(Stored records)
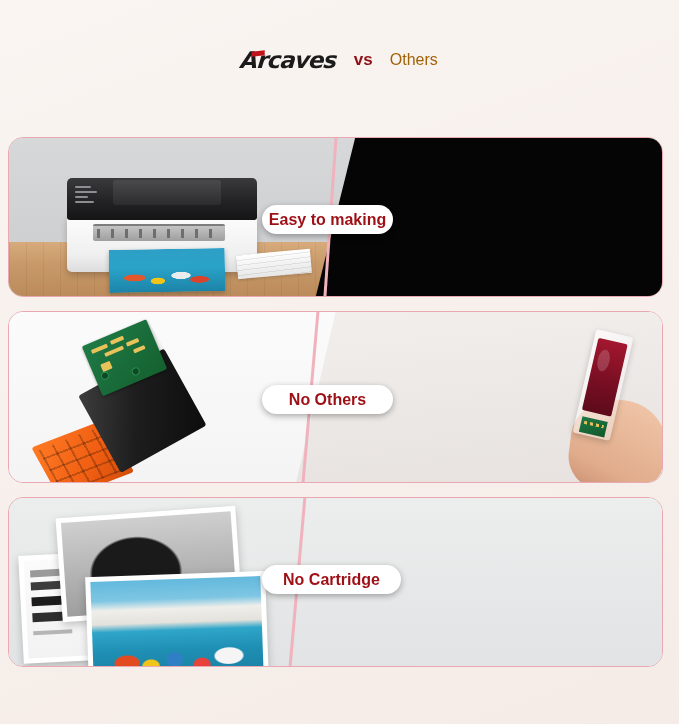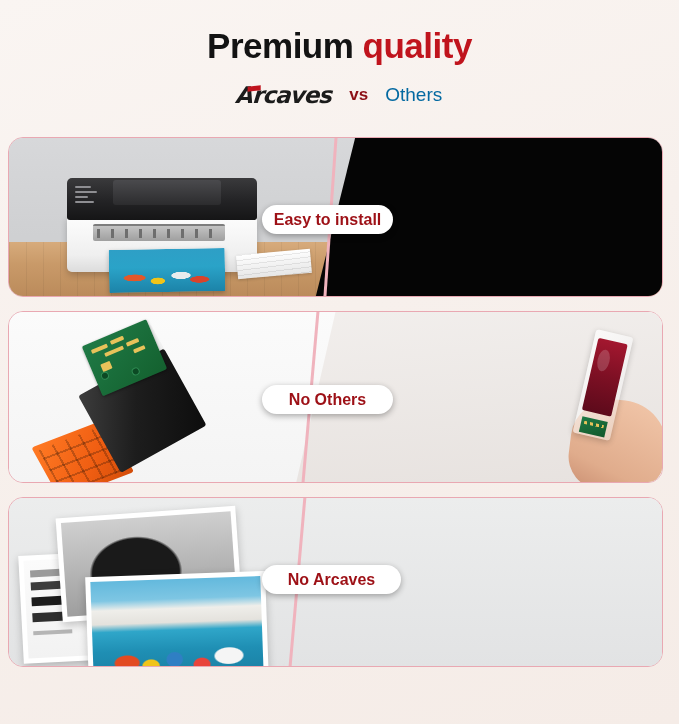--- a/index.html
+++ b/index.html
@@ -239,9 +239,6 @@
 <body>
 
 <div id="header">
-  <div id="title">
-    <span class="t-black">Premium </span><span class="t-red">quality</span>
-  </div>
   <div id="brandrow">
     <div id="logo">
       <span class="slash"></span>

---

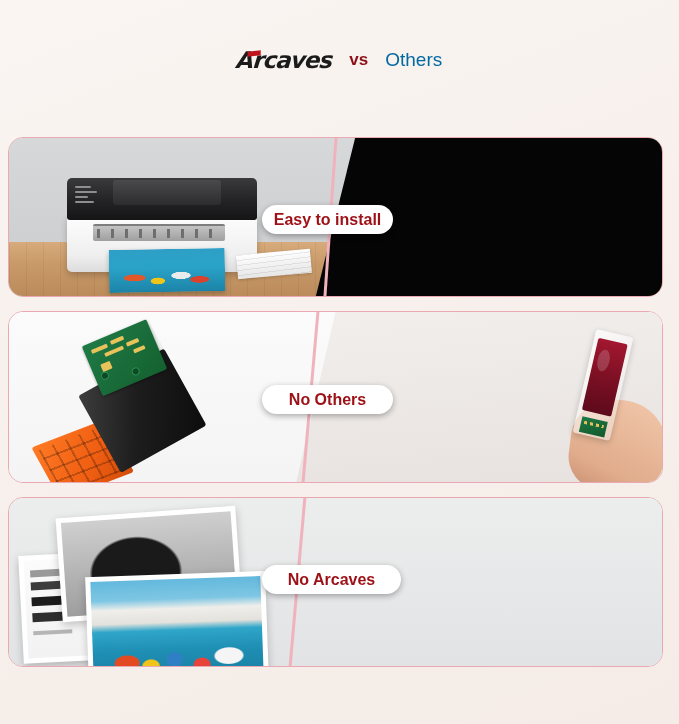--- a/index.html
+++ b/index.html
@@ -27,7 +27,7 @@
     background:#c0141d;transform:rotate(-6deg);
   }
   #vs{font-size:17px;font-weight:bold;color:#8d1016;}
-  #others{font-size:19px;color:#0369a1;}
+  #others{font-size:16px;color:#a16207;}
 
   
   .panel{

> WHAT IS REQUIRED
An answer consisting of the number alone is required: how many lines in the entries hold the string "class"?

> YOUR RESPONSE
2